How to exclude certain entities from DIETClassifier (or prioritise based on confidence)

I am using RegexEntityExtractor to extract certain entities (amount / account_number), but they end up going through DIETClassifier and I’m not sure why. Here is my regex / nlu.yml for amount:

 regex: amount
    examples: |
      - \b\d{1,6}(\.\d{1,2})?\b
  - intent: inform
    examples: |
      - [1,000](amount) [dólares]{"entity":"currency", "value":"USD"}

(plus more examples

Here is my regex / nlu.yml for account_number:

nlu:
  - regex: account_number
    examples: |
      - (?=(?:\D*\d){7,18}\D*)([\d\s-]{7,40})
  - intent: inform
    examples: |
      - [2242171377602651](account_number)
      - [2334234324543243](account_number)

plus more examples.

The problem is that, certain messages like “my account number is 12345678” are not. being extracted via the Regex, but via the DIETClassifier?
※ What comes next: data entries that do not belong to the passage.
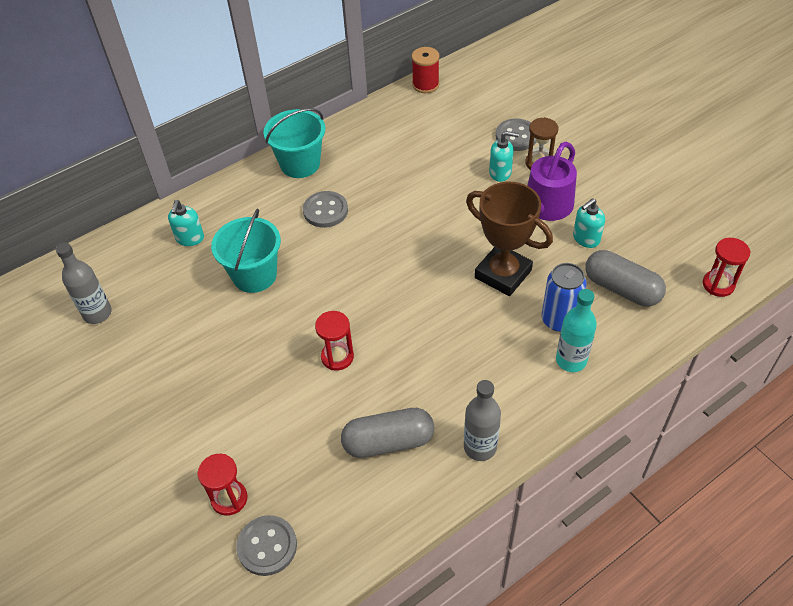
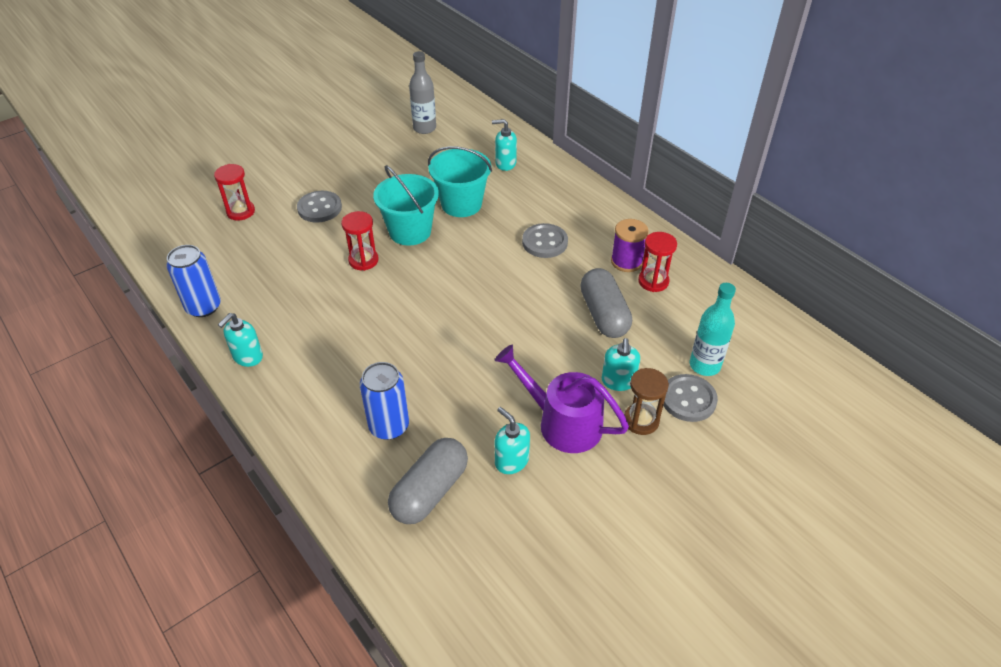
camera: 85 degrees right, 5 degrees down
(267, 546) = (195, 234): grey button -> grey button (319, 208)
(300, 164) = (610, 221): turquoise bucket -> turquoise bucket (410, 231)
(358, 157) = (626, 261): none -> purple spool
(388, 442) = (268, 296): grey capsule -> grey capsule (604, 314)
(403, 507) = (203, 307): none -> blue can
(425, 85) = (767, 313): red spool -> none
(480, 447) = (247, 357): grey bottle -> turquoise soap dispenser
(503, 274) = (457, 379): brown trophy -> none
(571, 360) = (333, 433): turquoise bottle -> turquoise bottle (704, 365)
(718, 285) = (430, 605): red hourglass -> red hourglass (653, 281)

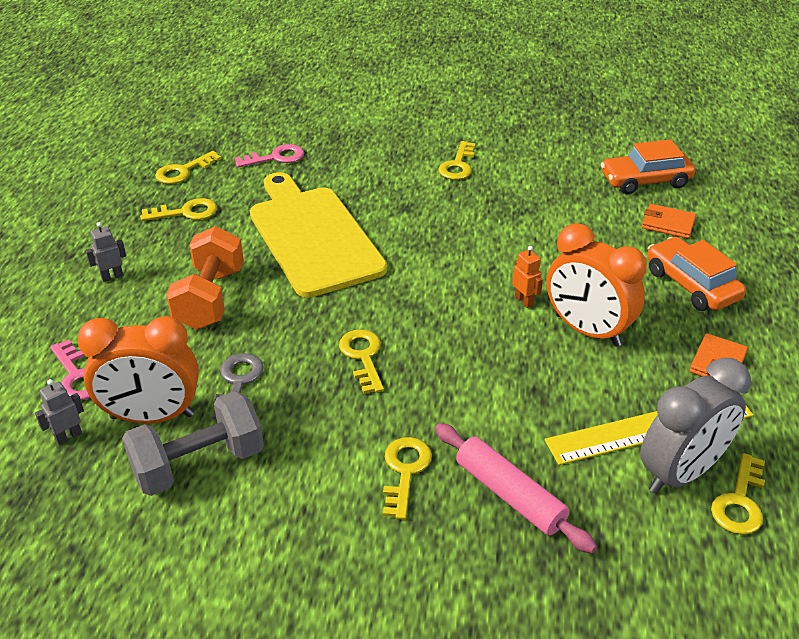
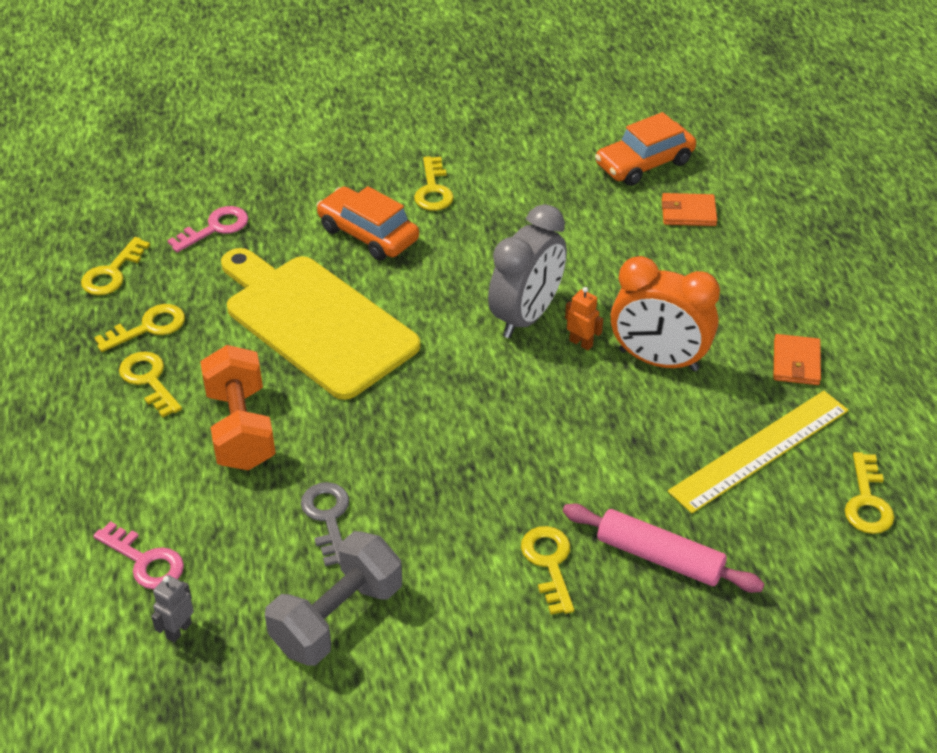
camera: 20 degrees left, 5 degrees up
(112, 276) = (110, 432): grey robot -> none
(152, 416) = (257, 582): orange clock -> none
(363, 357) = (445, 452): yellow key -> yellow key (149, 380)
(680, 473) = (805, 488): grey clock -> grey clock (526, 316)
(691, 285) = (739, 281): orange car -> orange car (368, 234)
this is part of my pipeline:

  • name: RegexFeaturizer case_sensitive: true use_word_boundaries: true
  • name: LexicalSyntacticFeaturizer
  • name: CountVectorsFeaturizer
  • name: CountVectorsFeaturizer analyzer: word
  • name: RegexEntityExtractor case_sensitive: false use_lookup_tables: true use_regexes: true use_word_boundaries: true confidence: 1.0
  • name: DIETClassifier constrain_similarities: true excluded_entities:
    • amount
    • account_number

What am i doing wrong? why are messages that contain the regex, end up going to the DIETClassifier instead of the regex? For context, what I want to achieve is:

  1. Try the regex. if it finds something, take that as the entity.
  2. If not, go through the DIETClassifier. I thought Rasa already by default picks the higher confidence extraction between regex and DIET, but it seems the regex isn’t even working in the first place?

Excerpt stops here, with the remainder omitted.